Fast wie aus dem Nichts – der VfB Stuttgart wird 2007 Deutscher Fußball-Meister. Foto: dpa

Der VfB Stuttart trifft am Sonntag auf den FC Schalke 04. Ein Club ist Aufsteiger, der andere bestenfalls gehobenes Mittelmaß. Dabei kämpften die beiden Teams vor zehn Jahren noch um die Deutsche Fußball-Meisterschaft – mit einem glücklichen Ende für die Schwaben.

Stuttgart - Der VfB Stuttgart trifft am dritten Spieltag auf Schalke 04 – da war doch was.
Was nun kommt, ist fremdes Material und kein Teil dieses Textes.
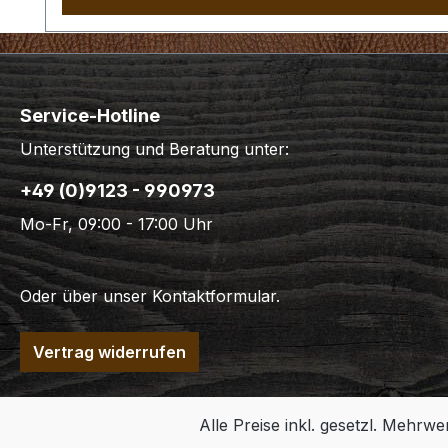
Service-Hotline
Unterstützung und Beratung unter:
+49 (0)9123 - 990973
Mo-Fr, 09:00 - 17:00 Uhr
Oder über unser
Kontaktformular
.
Vertrag widerrufen
Alle Preise inkl. gesetzl. Mehrwe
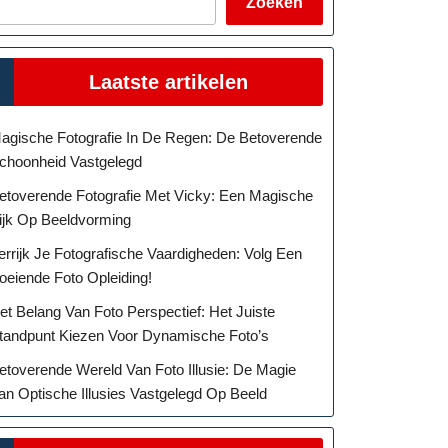
Zoeken
Laatste artikelen
agische Fotografie In De Regen: De Betoverende
choonheid Vastgelegd
etoverende Fotografie Met Vicky: Een Magische
ijk Op Beeldvorming
errijk Je Fotografische Vaardigheden: Volg Een
oeiende Foto Opleiding!
et Belang Van Foto Perspectief: Het Juiste
tandpunt Kiezen Voor Dynamische Foto’s
etoverende Wereld Van Foto Illusie: De Magie
an Optische Illusies Vastgelegd Op Beeld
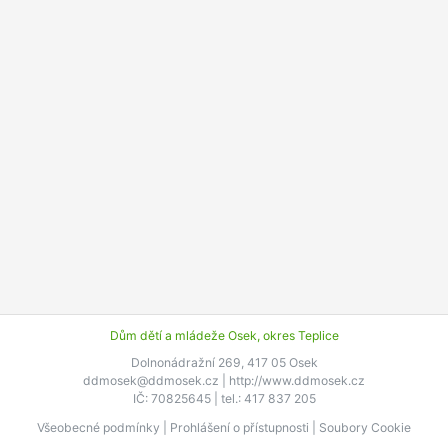
Dům dětí a mládeže Osek, okres Teplice
Dolnonádražní 269, 417 05 Osek
ddmosek@ddmosek.cz |
http://www.ddmosek.cz
IČ: 70825645 | tel.: 417 837 205
Všeobecné podmínky
|
Prohlášení o přístupnosti
|
Soubory Cookie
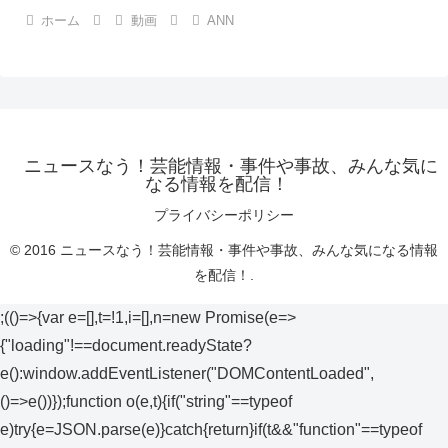
ホーム
動画
ANN
ニュースなう！芸能情報・事件や事故、みんな気に
なる情報を配信！
プライバシーポリシー
© 2016 ニュースなう！芸能情報・事件や事故、みんな気になる情報
を配信！.
;(()=>{var e=[],t=!1,i=[],n=new Promise(e=>
{"loading"!==document.readyState?
e():window.addEventListener("DOMContentLoaded",
()=>e())});function o(e,t){if("string"==typeof
e)try{e=JSON.parse(e)}catch{return}if(t&&"function"==typeof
Vor zehn Jahren kämpften die beiden Teams noch um die deutsche Meisterschaft, doch nun haben sich die Vorzeichen geändert. Stuttgart ist Aufsteiger und Schalke hat so seine Probleme, sich unter den Topmannschaften zu etablieren. Dabei waren die beiden Mannschaften vor zehn Jahren noch top.
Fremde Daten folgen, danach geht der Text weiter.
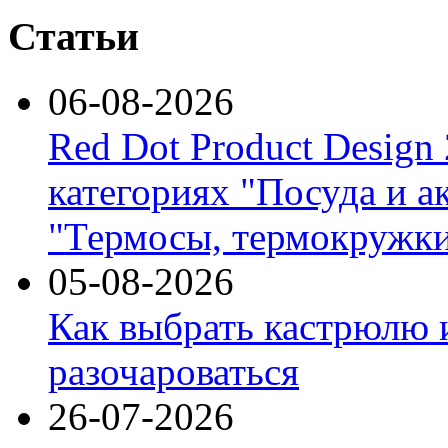
Статьи
06-08-2026
Red Dot Product Design
категориях "Посуда и а
"Термосы, термокружки
05-08-2026
Как выбрать кастрюлю 
разочароваться
26-07-2026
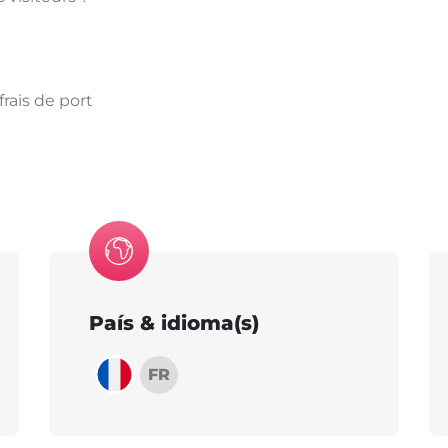
rais de port
País & idioma(s)
FR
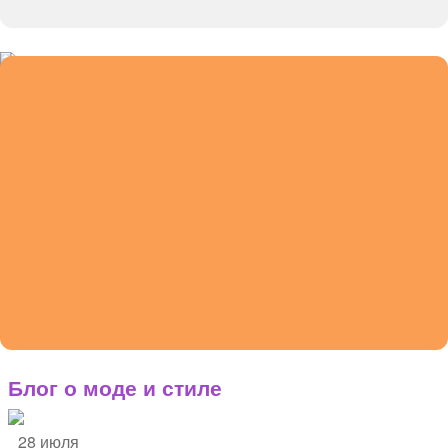
Смотреть все
Блог о моде и стиле
28 июля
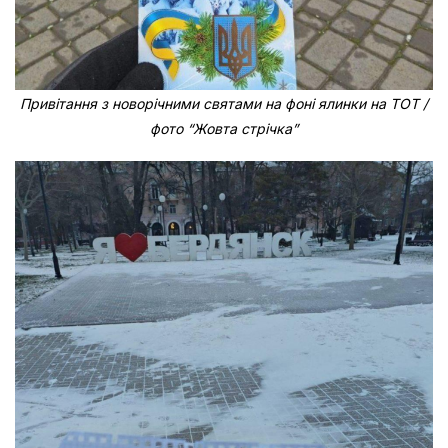
Привітання з новорічними святами на фоні ялинки на ТОТ /
фото “Жовта стрічка”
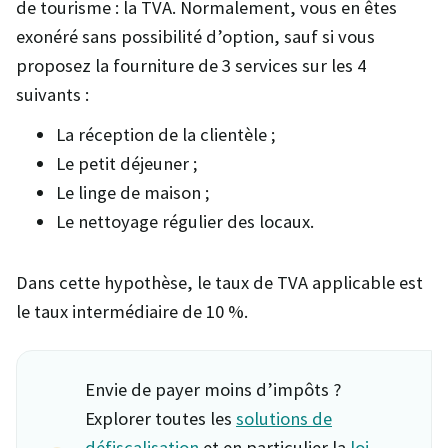
de tourisme : la TVA. Normalement, vous en êtes
exonéré sans possibilité d’option, sauf si vous
proposez la fourniture de 3 services sur les 4
suivants :
La réception de la clientèle ;
Le petit déjeuner ;
Le linge de maison ;
Le nettoyage régulier des locaux.
Dans cette hypothèse, le taux de TVA applicable est
le taux intermédiaire de 10 %.
Envie de payer moins d’impôts ?
Explorer toutes les
solutions de
défiscalisation
et en particulier la
loi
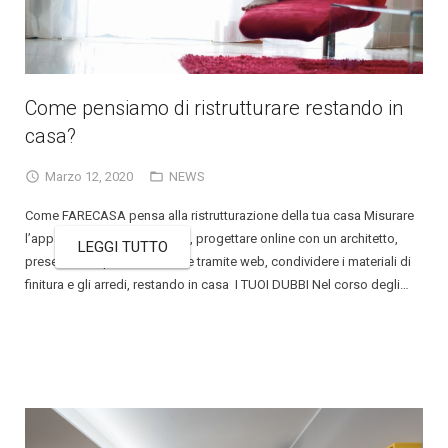
Come pensiamo di ristrutturare restando in
casa?
Marzo 12, 2020
NEWS
Come FARECASA pensa alla ristrutturazione della tua casa Misurare
l’appartamento con il tutorial, progettare online con un architetto,
LEGGI TUTTO
presentare le pratiche edilizie tramite web, condividere i materiali di
finitura e gli arredi, restando in casa I TUOI DUBBI Nel corso degli…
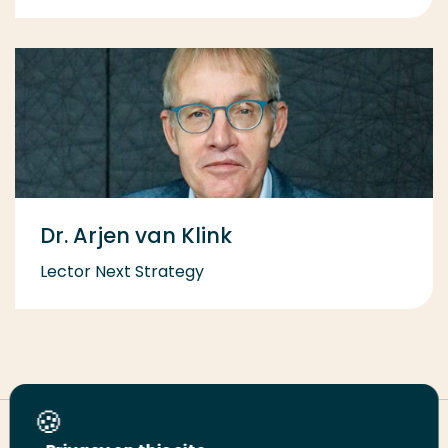
Dr. Arjen van Klink
Lector Next Strategy
Deel deze pagina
Unvergessen: Der Titelgewinn des VfB Stuttgart im Jahr 2007 kam relativ überraschend und war einer famosen Aufholjagd der Stuttgarter mit acht Siegen im letzten Saisondrittel geschuldet. Das Team von Trainer Armin Veh und Manager Horst Heldt war neu zusammengestellt worden. Der jüngsten Mannschaft der Liga traute man bestenfalls einen Platz im Uefa-Cup zu.

Die Bayern schwächeln

Die Bayern schwächelten wie lange nicht mehr. Schalke 04 führte gegen Ende der Saison die Tabelle an, zwei Punkte hinter den Gelsenkirchenern lag Werder Bremen auf Rang zwei, Stuttgart folgte ebenfalls mit zwei Punkten Abstand. Da die Schwaben jedoch die letzten acht Saisonspiele für sich entscheiden konnten und die beiden Konkurrenten gegen Saisonende je zweimal patzten (Schalke unterlag auswärts in Bochum und Dortmund, Bremen verlor in Bielefeld und gegen Frankfurt), sicherte sich der VfB am 34. Spieltag durch ein 2:1 gegen Energie Cottbus dann doch noch seine fünfte Meisterschaft – sozusagen als lachender Dritter.
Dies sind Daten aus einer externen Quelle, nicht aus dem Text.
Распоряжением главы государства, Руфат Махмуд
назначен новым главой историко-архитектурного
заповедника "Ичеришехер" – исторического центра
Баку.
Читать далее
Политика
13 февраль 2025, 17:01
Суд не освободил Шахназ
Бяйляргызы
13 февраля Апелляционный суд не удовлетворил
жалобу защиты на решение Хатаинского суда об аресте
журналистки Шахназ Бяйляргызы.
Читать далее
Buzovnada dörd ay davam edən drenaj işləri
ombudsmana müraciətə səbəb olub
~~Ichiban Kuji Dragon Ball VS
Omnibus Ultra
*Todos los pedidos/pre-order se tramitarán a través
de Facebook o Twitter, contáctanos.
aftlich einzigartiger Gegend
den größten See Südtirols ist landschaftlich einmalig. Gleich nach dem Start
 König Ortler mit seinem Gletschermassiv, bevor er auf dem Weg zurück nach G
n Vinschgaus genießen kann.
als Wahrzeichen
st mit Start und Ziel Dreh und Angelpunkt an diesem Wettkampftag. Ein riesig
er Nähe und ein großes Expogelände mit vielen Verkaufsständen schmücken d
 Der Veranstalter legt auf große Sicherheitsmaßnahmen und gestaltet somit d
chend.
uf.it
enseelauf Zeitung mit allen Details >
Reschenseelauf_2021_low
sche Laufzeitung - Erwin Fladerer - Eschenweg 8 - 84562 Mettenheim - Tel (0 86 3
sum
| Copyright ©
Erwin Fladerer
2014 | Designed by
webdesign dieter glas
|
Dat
Unvergessen auch das: Perfekt gemacht hatte den Titel ja eigentlich Sami Khedira mit dem Treffer zum 2:1 in der 63. Minute gegen Cottbus. Das Tor zur Meisterschaft ist für viele Fans aber ein anderes gewesen – nämlich Thomas Hitzlspergers Volleykracher (27. Minute, der Ausgleich zum 1:1), der den Glauben zurückbrachte an das vor wenigen Wochen noch für unmöglich gehaltene Unterfangen, Meister zu werden – schließlich lag der VfB am 26. Spieltag mit strammen sieben Punkten so gut wie aussichtslos hinter Schalke zurück. Der Münchner Hitzelsperger, genannt „The Hammer“, wurde mit seinem Traumtor zur Stuttgarter Legende – und muss auch heute noch Auskunft geben über den perfekten Schuss vom 19. Mai 2007.

Der Jubel kannte keine Grenzen. Meister! Zum fünften Mal! Die Folge war ein imposanter Autokorso durch Stuttgart und ein grenzenloser Jubel in der Innenstadt. Wann gibt es in Stuttgart mal wieder so ein Fest? Gute Frage.